==== Working data ====

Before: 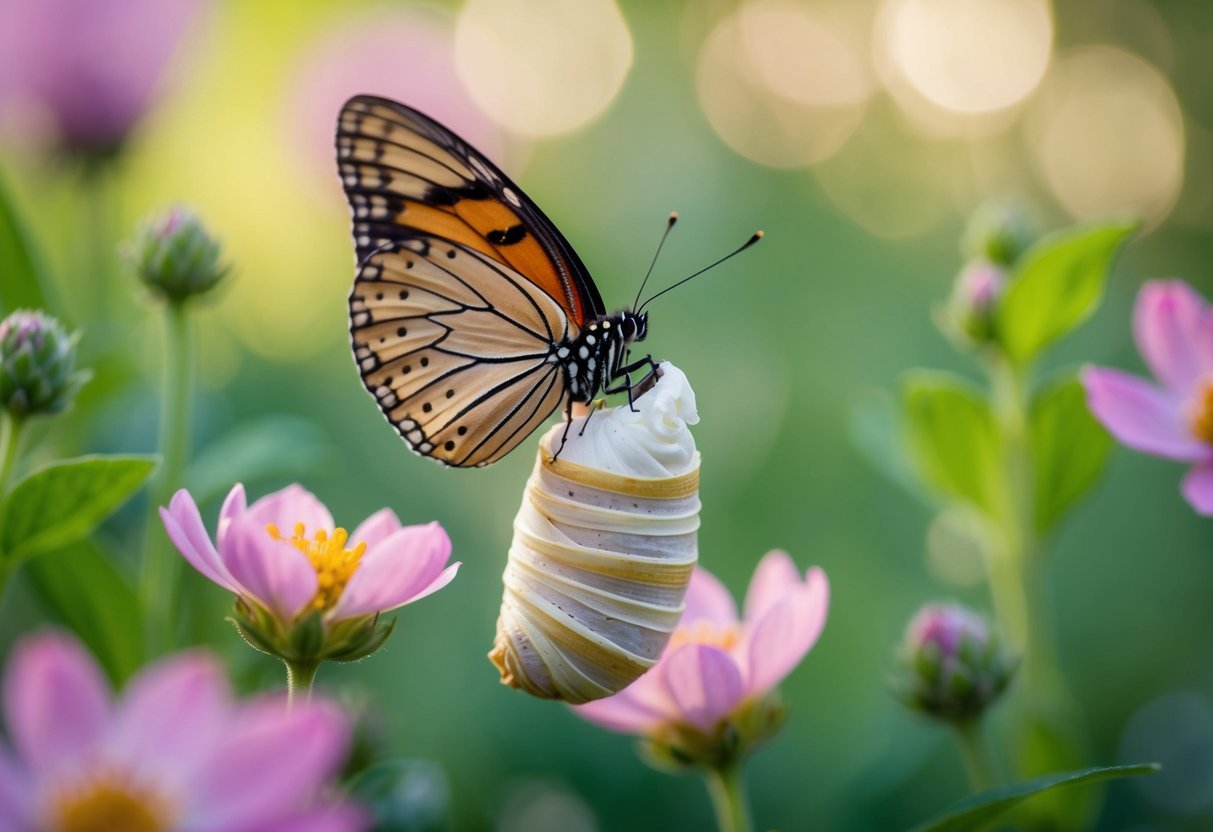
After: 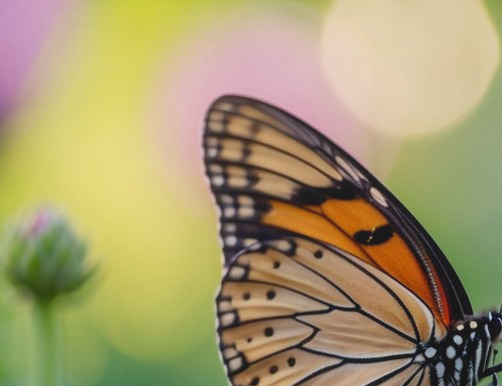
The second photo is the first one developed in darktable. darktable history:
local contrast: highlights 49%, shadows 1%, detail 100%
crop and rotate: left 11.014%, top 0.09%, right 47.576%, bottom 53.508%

====
==== Working data ====

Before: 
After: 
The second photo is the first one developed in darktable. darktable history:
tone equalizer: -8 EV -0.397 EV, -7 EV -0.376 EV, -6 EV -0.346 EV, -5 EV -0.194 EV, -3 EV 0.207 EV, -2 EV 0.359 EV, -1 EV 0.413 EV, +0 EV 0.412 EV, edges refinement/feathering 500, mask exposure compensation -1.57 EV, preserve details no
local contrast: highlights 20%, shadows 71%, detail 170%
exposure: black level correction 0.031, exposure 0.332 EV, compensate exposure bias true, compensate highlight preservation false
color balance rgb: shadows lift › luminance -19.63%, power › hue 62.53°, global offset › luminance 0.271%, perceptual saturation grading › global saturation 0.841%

====

Pick out every line in the entries that contains the word "contrast", and copy each of those lines in full.

local contrast: highlights 49%, shadows 1%, detail 100%
local contrast: highlights 20%, shadows 71%, detail 170%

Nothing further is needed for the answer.